I am therefore setting my house in order. I believe this will be a very different type of war and it will require different tactics. That said, I am gathering my people around me. I have the luxury of having been in the game longer than most, and the foresight, through my contacts, old and new, to have some sense of what is coming. Frustratingly, before this war begins, I must fight my own war to secure my department. Euphemia is, of course, naturally onside with me. We have been discussing how she will deal with Bertram’s increasing invalidism. I intend her to handle a number of agents for me, and to also aid in training, as well as her continuing role of analysing incoming material. Of late, in our discussions, I have heard her horror as she too sees what is coming, but I have also heard a return to the old Euphemia. She is like a waking lioness, ready to show her claws and teeth in defence of her country.

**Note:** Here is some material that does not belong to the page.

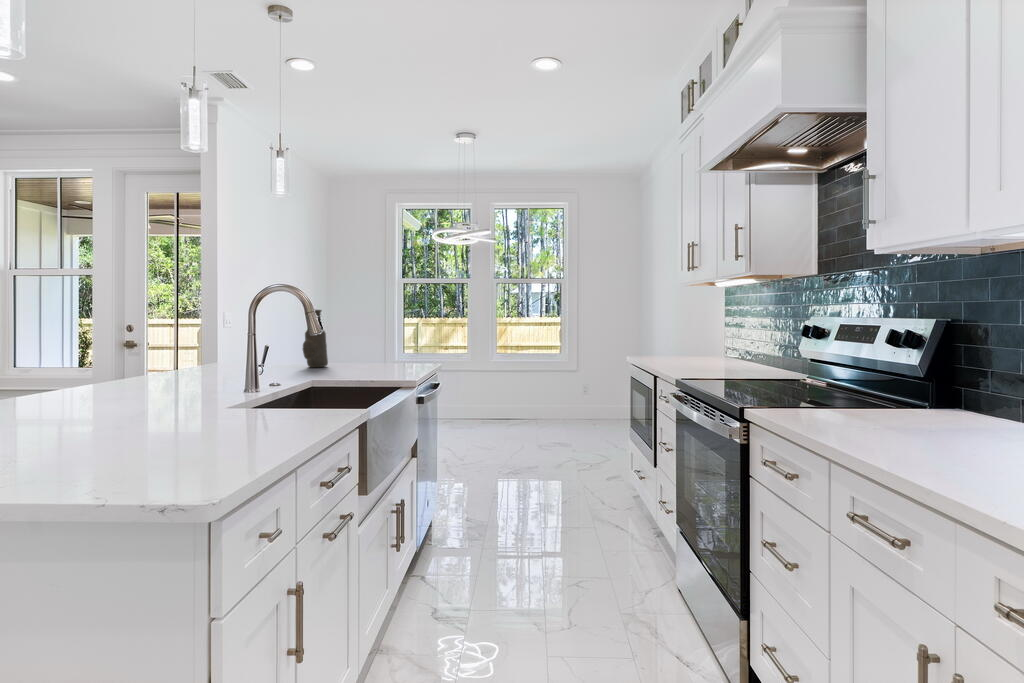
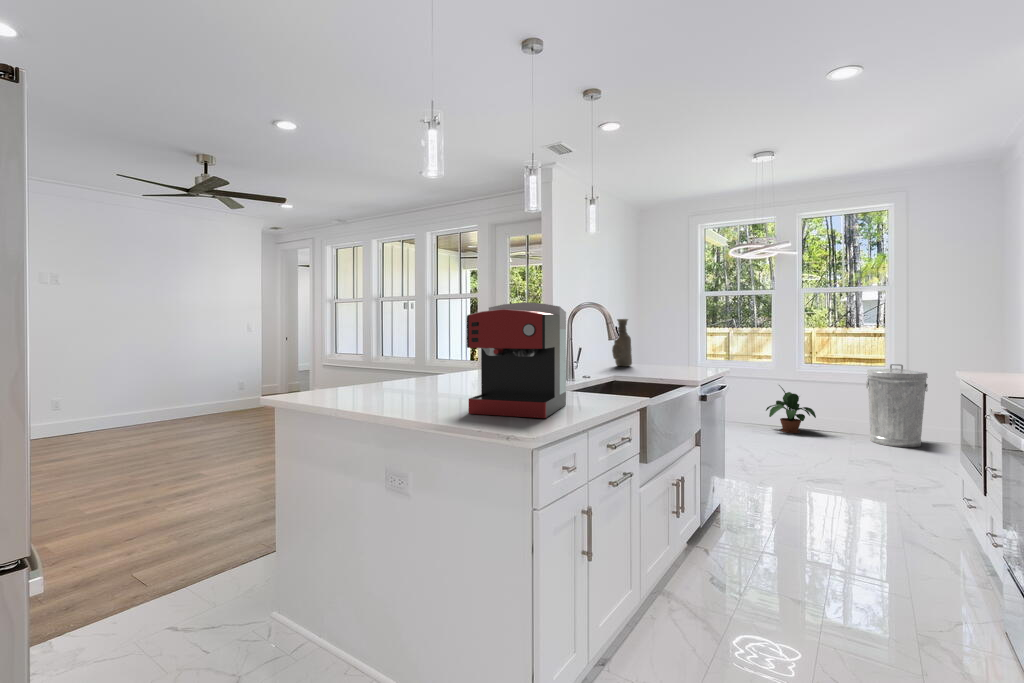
coffee maker: none [66,287,256,477] -> present [467,302,566,418]
trash can: none [537,350,580,422] -> present [866,364,928,447]
potted plant: none [456,373,499,419] -> present [766,385,816,433]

The question of what to do with Hope troubles us both. We feel she is far too naïve and unskilled to be sent abroad. However, she is smart, and like everyone, she will need to do her bit. The best that Euphemia and I can think of at present is that she be sent into one of the embryonic ‘new ideas’ departments. It’s a bit of a gamble as we have no idea what these may evolve into, but hopefully it will keep her from being deployed behind enemy lines. Although, in the end, if she must enter into the foray, we both know we have to let her. It will be no more than others are doing with their sons and daughters - and I have always thought of Hope as my own. I am not sure Bertram will be able to bear it. Euphemia will show no distress, but of all of us, she will be the one that hurts the most.